As I mentioned in the previous post, China’s hole card is its cash reserves. And as this NY Times article on China’s dealmaking in South America makes clear, in a time of global economic distress, that’s still a pretty sweet hole card:
The article points out the significance of the Argentina deal in particular, which is essentially a credit line for importing Chinese goods, but one based in Chinese yuan.

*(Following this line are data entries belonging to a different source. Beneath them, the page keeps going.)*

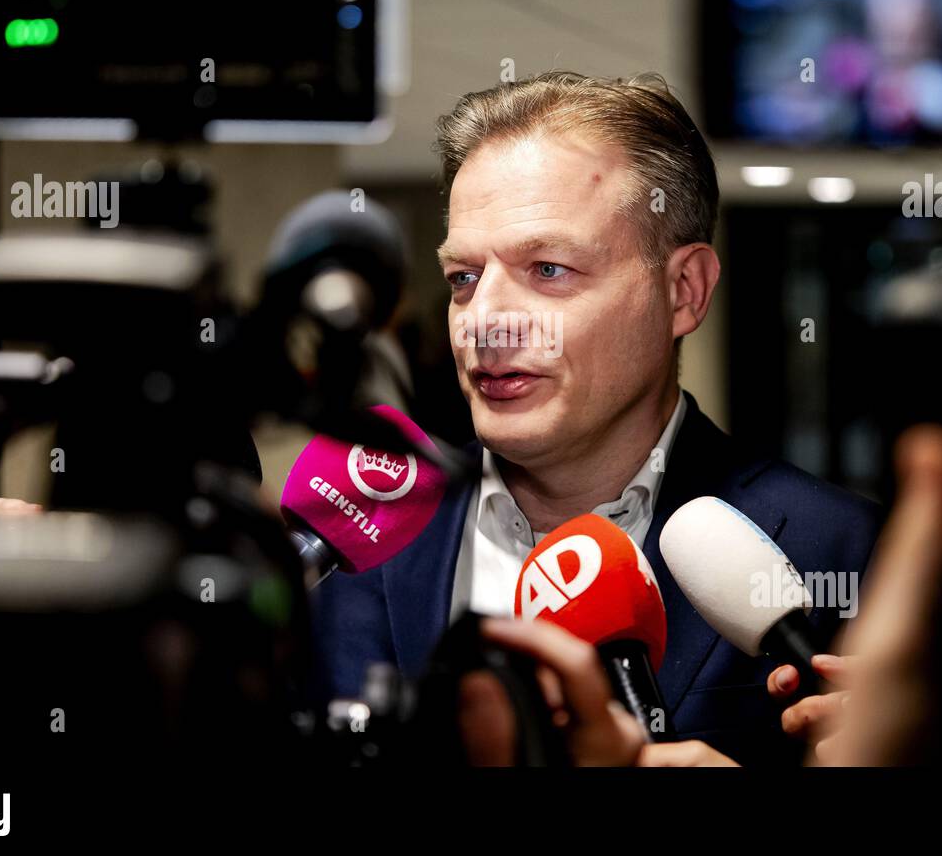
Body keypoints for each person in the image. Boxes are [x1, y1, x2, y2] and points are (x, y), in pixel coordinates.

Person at [310, 72, 881, 765]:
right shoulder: (359, 544)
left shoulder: (846, 557)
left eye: (548, 269)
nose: (484, 322)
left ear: (684, 292)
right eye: (464, 277)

Interesting, though, is the question of whether the moves will “translate into political influence,” as one of the analysts quoted put it. For the time being, the hallmark of China’s deals, which are all designed to feed its thirst for raw materials and energy, is “no strings attached.”
That, combined with Beijing’s emphasis on sovereignty rights and non-interventionism, amounts to a policy of “influence through non-influence,” at least with regards to distant primary-resource providers, as a way to absorb them into China’s commercial web. The real arm-twisting gets done with established and emerging global powers — the U.S., Old Europe, India and Japan — and in its immediate neighborhood in Asia, usually over Taiwan, Tibet and territorial disputes.
Meanwhile, in this Foreign Policy piece (via today’s WPR Media Roundup), Ian Bremmer and Flynt Leverett argue that China is certain to be the most resilient power in the face of the economic crisis, and have this to say about the party’s staying power:
So for the time being, China’s influence is still demonstrably rising. The speculation involves whether it will be able to maintain that rise despite the structural faultlines that — theoretically, anyway — should be undermining it.